A graduate student detained by Tajikistan’s security services over five weeks ago and accused of treason has been released on his own recognizance. Alexander Sodiqov confirmed to the BBC’s Russian Service late on July 22, "I'm home. I'm happy. I'm with my family. I'm doing well. I've been treated well.” He is reportedly not allowed to leave the country.
Sodiqov, 31, was arrested on June 16 while interviewing an opposition leader in Badakhshan province, scene of fighting between militants and government troops in 2012 and renewed upheaval in May. A political science PhD student at the University of Toronto, Sodiqov was home in his native Tajikistan carrying out research for the University of Exeter when he was detained.
The State Committee for National Security (GKNB) accused Sodiqov of carrying out “subversion and espionage” for an unnamed foreign country.
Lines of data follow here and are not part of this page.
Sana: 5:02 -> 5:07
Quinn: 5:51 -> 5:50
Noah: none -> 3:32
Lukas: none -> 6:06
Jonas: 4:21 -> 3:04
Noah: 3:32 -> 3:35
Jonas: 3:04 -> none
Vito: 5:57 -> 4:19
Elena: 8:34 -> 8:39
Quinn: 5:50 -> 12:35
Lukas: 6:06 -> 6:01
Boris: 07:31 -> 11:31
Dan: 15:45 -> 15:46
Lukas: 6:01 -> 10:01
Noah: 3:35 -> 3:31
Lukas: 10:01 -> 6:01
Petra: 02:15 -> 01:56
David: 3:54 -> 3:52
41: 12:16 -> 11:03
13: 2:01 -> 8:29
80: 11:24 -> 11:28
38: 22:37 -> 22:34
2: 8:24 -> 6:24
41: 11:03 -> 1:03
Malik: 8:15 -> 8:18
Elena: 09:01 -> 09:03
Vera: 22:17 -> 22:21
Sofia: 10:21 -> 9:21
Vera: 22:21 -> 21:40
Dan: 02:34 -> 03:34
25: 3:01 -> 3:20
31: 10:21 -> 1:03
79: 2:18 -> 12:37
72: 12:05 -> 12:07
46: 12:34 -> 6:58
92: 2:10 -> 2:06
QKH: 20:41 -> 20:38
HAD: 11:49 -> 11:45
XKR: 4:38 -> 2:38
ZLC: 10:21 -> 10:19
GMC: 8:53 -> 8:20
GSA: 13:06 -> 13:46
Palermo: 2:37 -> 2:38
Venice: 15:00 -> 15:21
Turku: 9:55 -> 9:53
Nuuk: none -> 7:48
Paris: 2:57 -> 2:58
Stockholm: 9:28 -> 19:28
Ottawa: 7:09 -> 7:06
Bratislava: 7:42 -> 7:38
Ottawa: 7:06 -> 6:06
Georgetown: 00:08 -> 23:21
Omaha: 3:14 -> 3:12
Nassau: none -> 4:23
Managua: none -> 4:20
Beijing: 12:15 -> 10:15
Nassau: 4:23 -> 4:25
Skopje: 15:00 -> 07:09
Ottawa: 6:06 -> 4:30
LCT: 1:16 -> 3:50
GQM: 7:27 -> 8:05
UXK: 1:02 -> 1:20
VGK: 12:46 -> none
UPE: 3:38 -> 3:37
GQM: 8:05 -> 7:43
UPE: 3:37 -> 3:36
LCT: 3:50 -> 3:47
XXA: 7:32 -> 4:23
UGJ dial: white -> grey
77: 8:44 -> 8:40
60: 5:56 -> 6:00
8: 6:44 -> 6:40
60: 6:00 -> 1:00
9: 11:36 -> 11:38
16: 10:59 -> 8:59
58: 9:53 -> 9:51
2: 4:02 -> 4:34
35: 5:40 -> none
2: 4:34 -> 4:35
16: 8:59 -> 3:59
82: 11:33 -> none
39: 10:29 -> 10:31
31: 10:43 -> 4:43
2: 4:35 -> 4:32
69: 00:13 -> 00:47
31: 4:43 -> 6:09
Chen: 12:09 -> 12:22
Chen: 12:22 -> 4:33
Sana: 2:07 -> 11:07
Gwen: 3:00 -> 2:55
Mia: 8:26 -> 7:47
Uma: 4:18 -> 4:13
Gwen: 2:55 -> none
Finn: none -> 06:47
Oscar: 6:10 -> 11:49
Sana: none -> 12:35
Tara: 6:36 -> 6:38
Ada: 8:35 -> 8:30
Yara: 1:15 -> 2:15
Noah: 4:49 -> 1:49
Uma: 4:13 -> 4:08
As EurasiaNet reported:
Friends and colleagues are growing increasingly concerned that Tajikistan’s heavy-handed authorities may be trying to make an example out of Sodiqov to discourage others from examining tensions between Tajikistan’s authoritarian government and minorities in the restive eastern province of Badakhshan. […]
Tajik authorities are notoriously thin-skinned about anyone prying into their fraught relations with ethnic minorities in Badakhshan, which happens to be a key weigh station on the drug trafficking route between Afghanistan and Russia.
Sodiqov’s arrest garnered widespread international attention from academics and journalists. It also overshadowed Tajik Foreign Minister Sirodjidin Aslov’s trip to London this month. Aslov came away with little to show for his high-level meetings, where British officials reportedly pressed him on Sodiqov’s detention.
In a brief statement, Exeter University said it is eager to see the case against Sodiqov dropped, “so Alexander can return to his studies in Canada.”